John Milburn of the AP: "A furor over what the Topeka school district considers an honor has erupted after plans were announced for [Michelle] Obama to address a combined graduation ceremony for five area high schools next month an 8,000-seat arena. For some, it was the prospect of a tight limit on the number of seats allotted to each graduate. For others, it was the notion that Obama's speech, tied to the 60th anniversary of the U.S. Supreme Court's decision in Brown v. Board of Education outlawing segregation in schools, would overshadow the student's big day." CW: And whaddaya bet many of those parents think Brown v. Board of Ed, which outlawed segregated schools, was a horrible decision. ...

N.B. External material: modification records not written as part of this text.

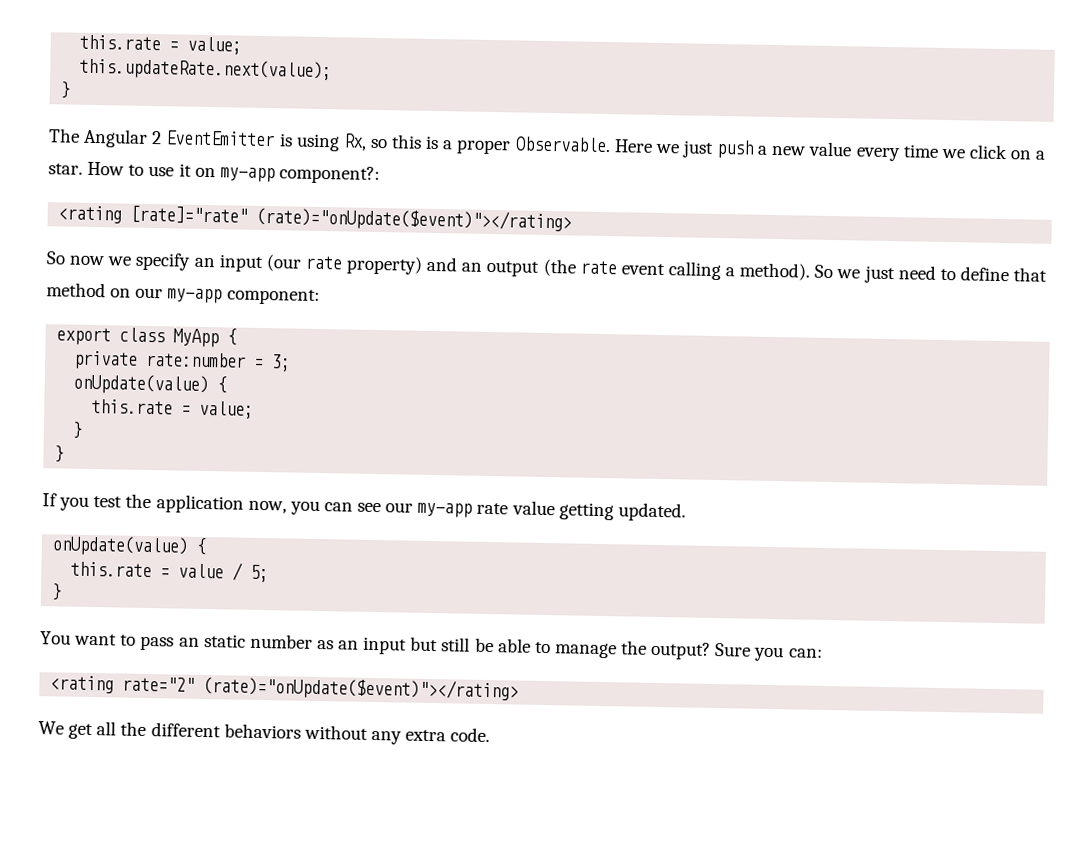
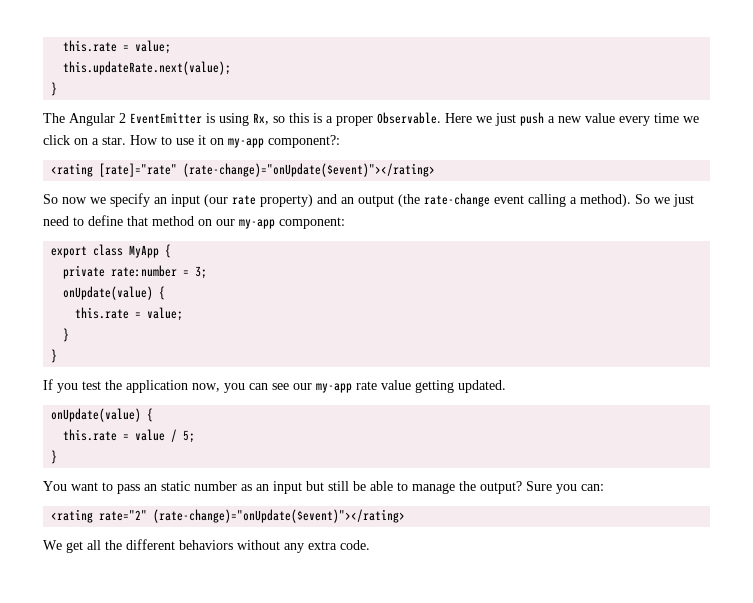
[256,206,573,233] (rate)="onUpdate($event)"></rating> -> [183,163,436,177] (rate-change)="onUpdate($event)"></rating>
[579,260,617,275] rate -> [424,193,490,207] rate-change
[203,676,520,702] (rate)="onUpdate($event)"></rating> -> [153,509,406,523] (rate-change)="onUpdate($event)"></rating>

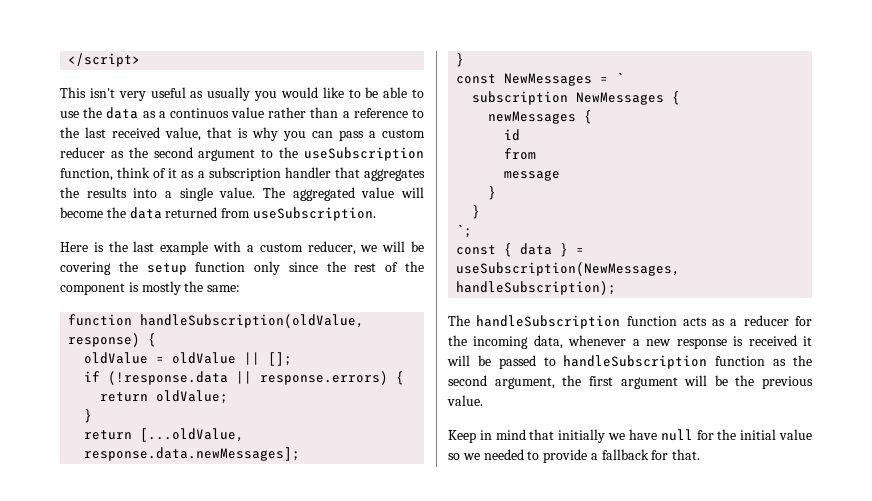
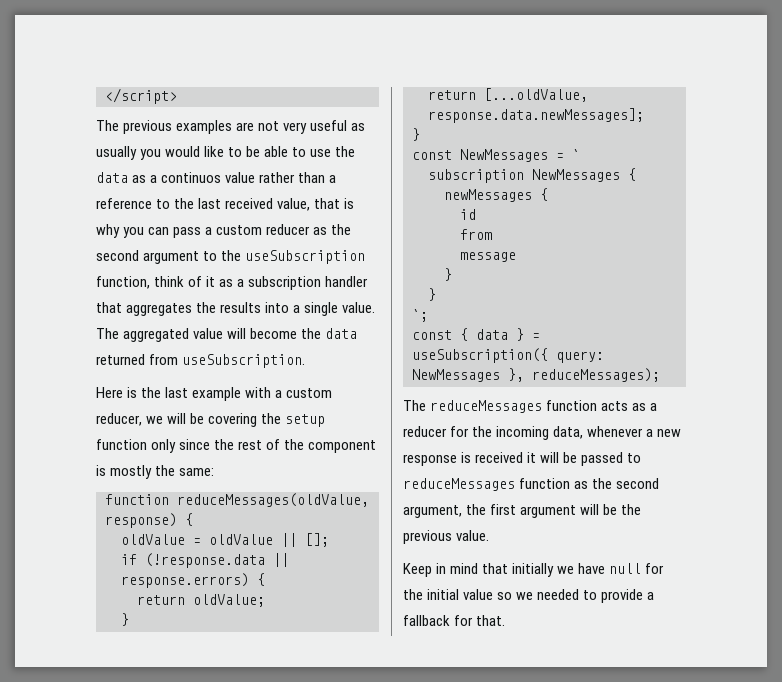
[60,87,115,98] This isn't -> [96,120,280,134] The previous examples are not
[140,314,365,328] handleSubscription(oldValue, -> [177,493,369,507] reduceMessages(oldValue,
[456,262,681,276] [456,281,617,295] [448,315,621,329] useSubscription(NewMessages, handleSubscription); // The handleSubscription -> [412,348,604,363] [412,368,660,382] [403,400,543,413] useSubscription({ query: NewMessages }, reduceMessages); // The reduceMessages
[563,355,708,369] handleSubscription -> [403,478,515,491] reduceMessages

... Digby: "Well, they aren't lining up in front of the courthouse to block her entrance so I suppose they've evolved. I think we know what's really going on here don't we? Yes, the people they interviewed said they were all very upset because it took the spotlight off the kids. And that might even make sense if having guest speakers at graduations wasn't something you see all over the nation every single year." ...

... Steve M. disagrees. ...

... Jelani Cobb of the New Yorker: "... sixty years after Brown, it is clear that the notion of segregation as a discrete phenomenon, an evil that could be flipped, like a switch, from on to off, by judicial edict, was deeply naïve. The intervening decades have shown, in large measure, the limits of what political efforts directed at desegregation alone could achieve, and the crumbling of both elements of 'separate but equal' has left us at an ambivalent juncture."

Oh, Jesus. Sarah Jones of Americans United: "An Oklahoma school district has approved the use of a Bible curriculum designed by Steve Green, the controversial owner of Hobby Lobby. The Mustang public schools will begin offering the curriculum next academic year.... [Based on a speech Green made in 2013,] this class isn't intended to teach the Bible. It's intended to teach Christian apologetics and promote a fundamentalist view of that tome. And there lies the trouble." Via Steve Benen.

Marsha Shuler of the Advocate: "Louisiana legislators advanced a bill Thursday that would make the Holy Bible the official Louisiana state book, despite concerns the move could prompt litigation." Also via Benen.

News Lede

New York Times: "Rubin (Hurricane) Carter, a star prizefighter whose career was cut short by a murder conviction in New Jersey and who became an international cause célèbre while imprisoned for 19 years before the charges against him were dismissed, died on Sunday morning at his home in Toronto. He was 76."